* GOAL OF THE EXERCISE *
Reproduce the data below word for word, setting aside any picture it holds.

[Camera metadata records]
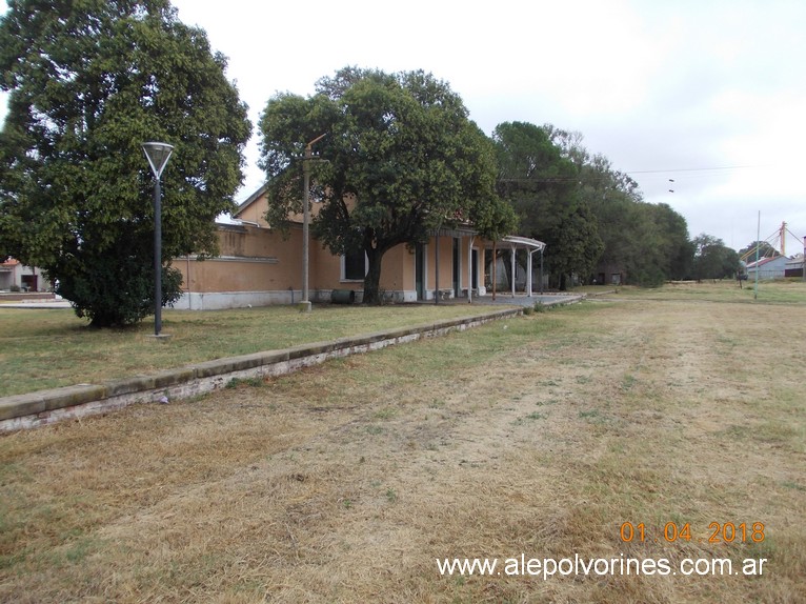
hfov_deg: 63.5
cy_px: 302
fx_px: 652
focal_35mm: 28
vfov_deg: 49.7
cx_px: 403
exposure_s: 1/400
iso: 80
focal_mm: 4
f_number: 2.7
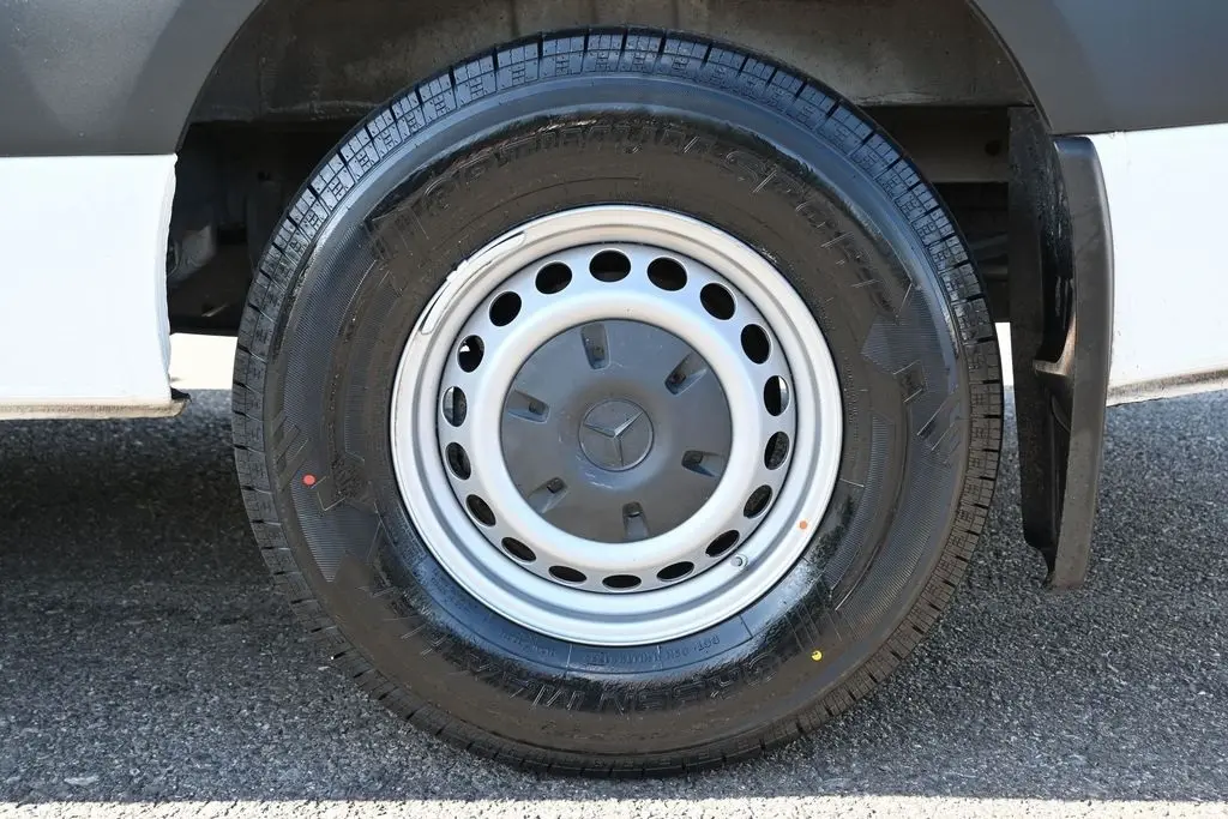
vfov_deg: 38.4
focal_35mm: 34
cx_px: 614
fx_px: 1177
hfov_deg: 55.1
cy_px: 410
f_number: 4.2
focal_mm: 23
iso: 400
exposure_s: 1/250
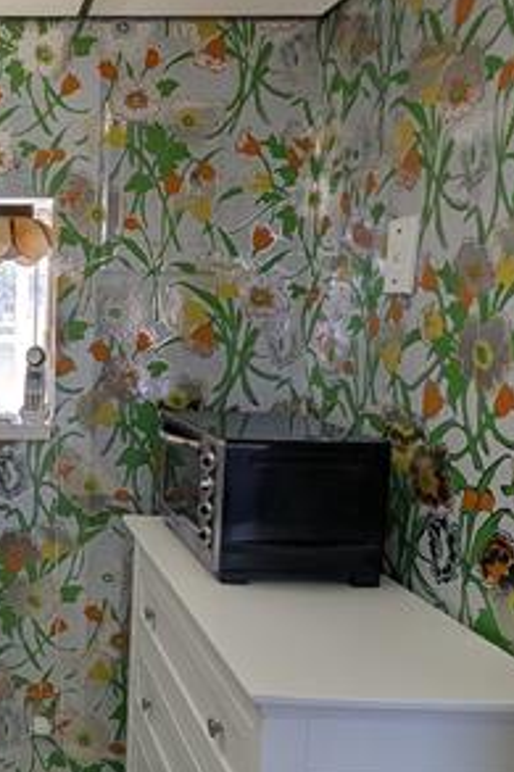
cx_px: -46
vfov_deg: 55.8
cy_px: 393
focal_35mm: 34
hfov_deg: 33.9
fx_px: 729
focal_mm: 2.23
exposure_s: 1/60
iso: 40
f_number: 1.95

* TASK RESPONSE *
hfov_deg: 63.5
cy_px: 302
fx_px: 652
focal_35mm: 28
vfov_deg: 49.7
cx_px: 403
exposure_s: 1/400
iso: 80
focal_mm: 4
f_number: 2.7
vfov_deg: 38.4
focal_35mm: 34
cx_px: 614
fx_px: 1177
hfov_deg: 55.1
cy_px: 410
f_number: 4.2
focal_mm: 23
iso: 400
exposure_s: 1/250
cx_px: -46
vfov_deg: 55.8
cy_px: 393
focal_35mm: 34
hfov_deg: 33.9
fx_px: 729
focal_mm: 2.23
exposure_s: 1/60
iso: 40
f_number: 1.95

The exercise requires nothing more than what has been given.